Bipolar disorder remains substantially under-researched in comparison to most other conditions such as depression and schizophrenia. The usual treatment for bipolar disorder is a combination of lithium and antipsychotics. The purpose of this project is to increase the understanding of how a medication, quetiapine, can assist with the symptoms of bipolar disorder including changes in mood and thought processes. We also seek to increase our understanding of how quetiapine can act as a protective agent for changes in the brain related to episodes of bipolar disorder.
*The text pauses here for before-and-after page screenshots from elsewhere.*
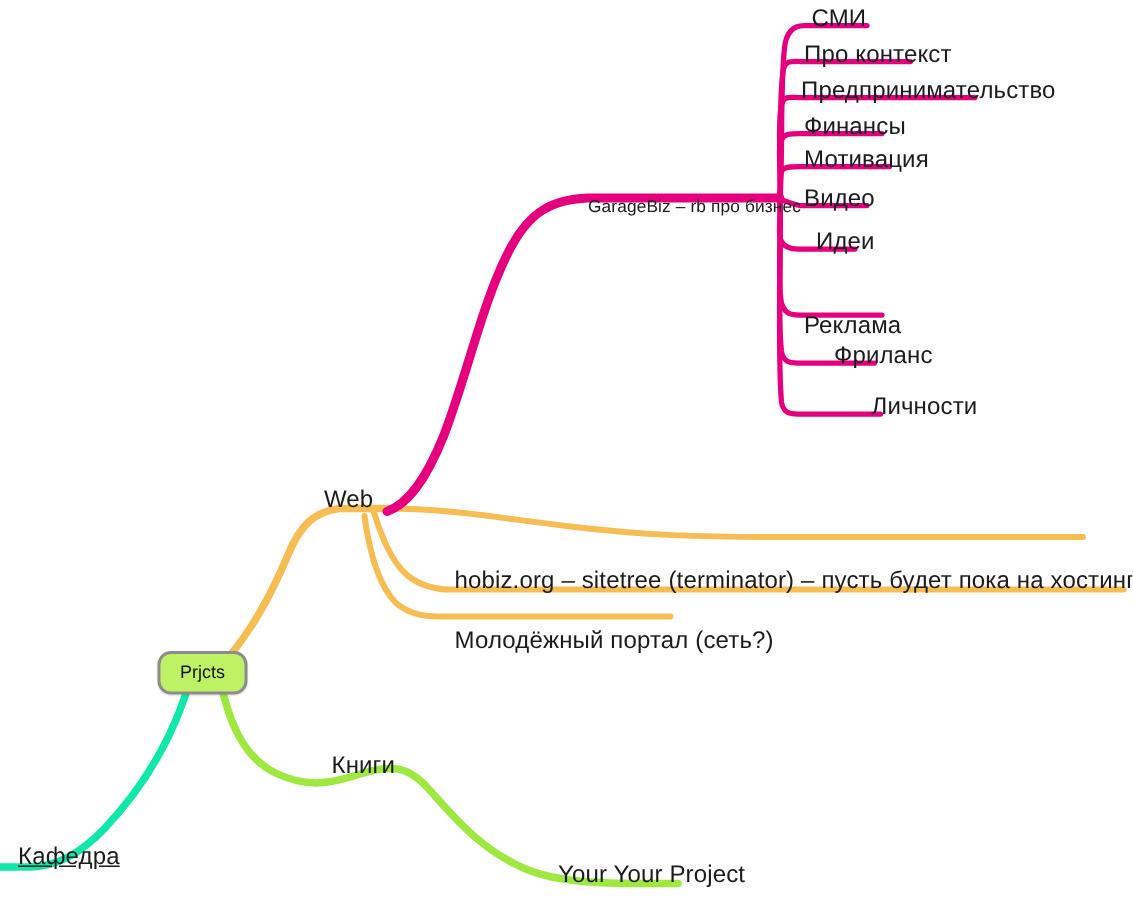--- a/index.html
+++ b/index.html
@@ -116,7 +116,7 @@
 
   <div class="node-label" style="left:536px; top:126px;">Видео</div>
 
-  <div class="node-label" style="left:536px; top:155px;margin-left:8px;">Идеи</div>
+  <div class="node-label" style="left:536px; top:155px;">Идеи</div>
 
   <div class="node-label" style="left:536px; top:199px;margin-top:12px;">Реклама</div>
Previous experience has shown that quetiapine is effective as a single medication and in combination with medicines such as lithium for bipolar disorder in adult populations, without major side effects. Quetiapine is well established and routine in those aged 18 years and over, however there is little research conducted in those below the age of 18 years old. This project seeks to assess the effects of the medication on symptoms and thought processes and whether it can be used as a mood stabiliser. More research is also required to see whether quetiapine is similar to lithium in being a protective medication for episode-related changes in the brain.

A total of 82 people with bipolar disorder will be approached to be involved in this trial with 52 of these hopefully completing all stages of testing. An additional 30 people who have never experienced a mental disorder will participate in the neuropsychology and MRI components of the study. Patients will be recruited from Orygen Youth Health and Southern Health centres, controls will be recruited from an advertisement published in local magazines, OYH website and word of mouth.